For this reason a sharp stem is put on a vessel, so that she can open a way for herself through the water like a wedge, and she is given what is called a fine run aft, so that her stern will not drag heavily. Again, the larger the area of the boat's greatest cross-section (Fig. 23), the more resistance that results and the slower she will travel. The area of the cross-section is diminished by making a boat of narrow beam, while the necessary displacement is obtained by increased length and depth.

Now, the difficulty arises that most of the qualities that ensure speed in a boat have a tendency to lessen her stability and even her lateral resistance. It follows that, while constructing a boat, a compromise has to be made between these three; and the problem as to how to produce the fittest craft becomes a very complicated one that has never been solved yet, and probably never will be.

Thus a long narrow shallow boat will run the fastest before the wind, but she will not turn to windward at all, and will capsize with great ease.

As it is recognized that beam is opposed to speed, it has been long the fashion in England to construct racing yachts extremely narrow and of great draught. Such craft do attain speed, but at the expense of all comfort, and when a heavy sea is running go through it instead of over it.

To come to the opposite extreme, we have the flat-bottomed very shallow and very beamy craft, with a deck plan not unlike a flat-iron — a veritable skimming-dish. Provided with a centre-board, such a boat is well adapted for shallow and sheltered waters. The centre-board can be raised while crossing a shoal, and the boat will then draw only as many inches as a deep-keel boat of her size would draw feet. She will be very fast in smooth water, but in rough water she will pound heavily into the seas, and, having no good hold of the water and little momentum, will lose her headway and soon prove dangerous.

For real comfort and seaworthiness — and some now maintain for racing purposes as well — a boat that is something between these two extremes answers the best; that is, a boat that is moderately beamy and has a moderate draught of water.

Some years ago we sailed to South America in a yacht that well represented the class of vessel we are now speaking of. Her length was forty-two feet, her beam thirteen feet, and her draught seven feet six inches. Not being one of the narrow deep class, she was an excellent sea boat; indeed, she once had the reputation of being the best sea boat of her size in the Channel. Now the advocates of the narrow boats will contend that speed must have been sacrificed to obtain this comfort in heavy weather.

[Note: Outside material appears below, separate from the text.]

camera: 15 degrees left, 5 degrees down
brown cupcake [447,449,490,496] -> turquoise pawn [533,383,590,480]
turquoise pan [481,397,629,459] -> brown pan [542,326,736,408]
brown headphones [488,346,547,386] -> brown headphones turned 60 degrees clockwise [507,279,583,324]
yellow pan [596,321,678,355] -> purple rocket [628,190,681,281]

We scarcely agree with these gentlemen; for this boat, though furnished with exceptionally small sails, could do her nine knots an hour, and on one occasion travelled two thousand sea miles in ten days.

The author also once owned a centre-board yawl of five tons, which drew between two and three feet without her centre-board. She thus combined the advantages of the shallow boat with the seaworthiness of a boat that is sufficiently immersed to have a good hold of the water.

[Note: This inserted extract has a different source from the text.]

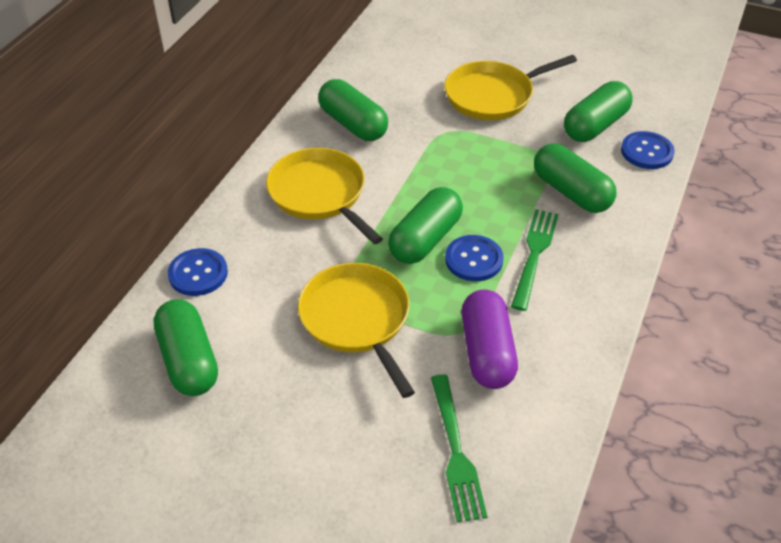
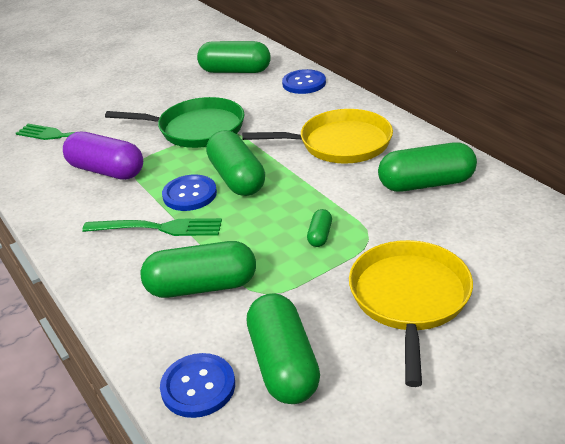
camera: 125 degrees right, 10 degrees down
yellow pan [298,263,415,398] -> green pan [105,97,244,148]
green fork [511,209,559,311] -> green fork turned 45 degrees counterclockwise [82,218,222,236]
none -> green capsule [307,209,332,247]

This compromise between the deep-keel and the centreboard types of boat has long been popular in America, and probably the recent victories of the American yachts constructed on these principles, over our own crack deep-keelers will gradually modify the English views on this subject.

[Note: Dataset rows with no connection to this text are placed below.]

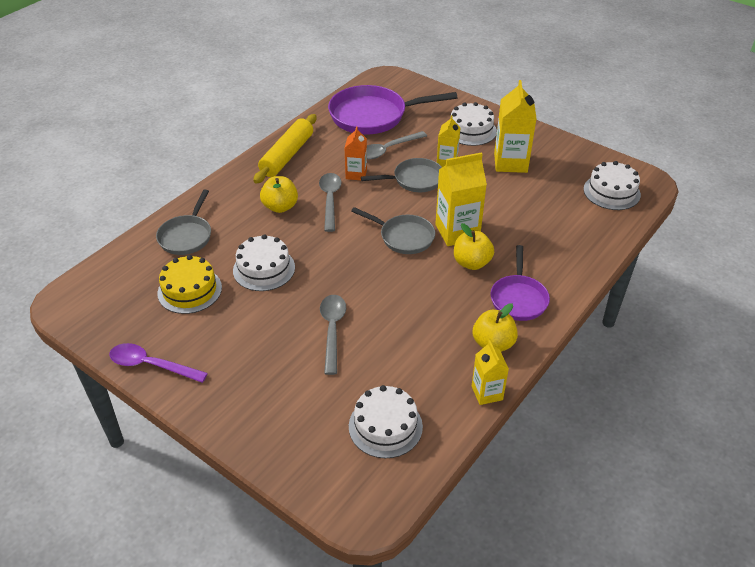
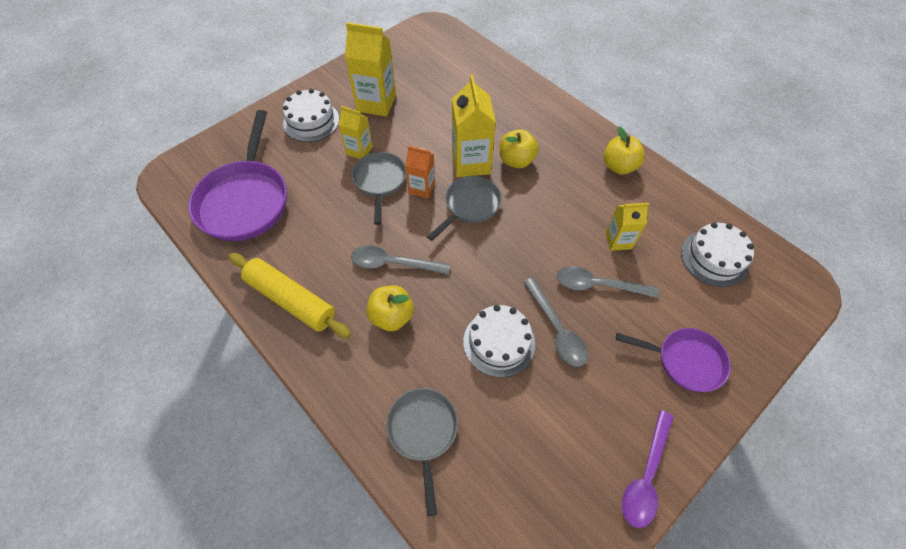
camera: 80 degrees left, 15 degrees up
grey pan [156,190,211,255] -> grey pan turned 120 degrees counterclockwise [386,388,458,516]
yellow cake [157,255,222,314] -> none
orange carton [345,126,367,180] -> orange carton moved to [405,146,435,199]
grey spoon [367,131,427,159] -> grey spoon moved to [523,277,588,367]
yellow carton [472,340,509,405] -> yellow carton moved to [605,203,649,251]
purple pan [490,245,550,321] -> purple pan moved to [616,328,731,392]
white cake [584,161,641,210] -> none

Most of our yachting men maintain that a long hole through the bottom of a boat must weaken her; that the great strain of the centre-board, concentrated as it is on one small portion of the keel, must render a large craft thus fitted ill-adapted to buffet witll a really heavy sea.

On the other hand, the American builders emphatically deny that a centre-board is a cause of weakness, and point to their noble pilot vessels and trading schooners, which are all provided with centre-boards, and which are exposed to every sort of weather.

It is unnecessary to dwell longer on this controversy; for though there is much divergence of opinion as regards large craft, there can be no question as to the advantages of fitting centre-boards into many kinds of small craft, especially in those that are intended for river sailing.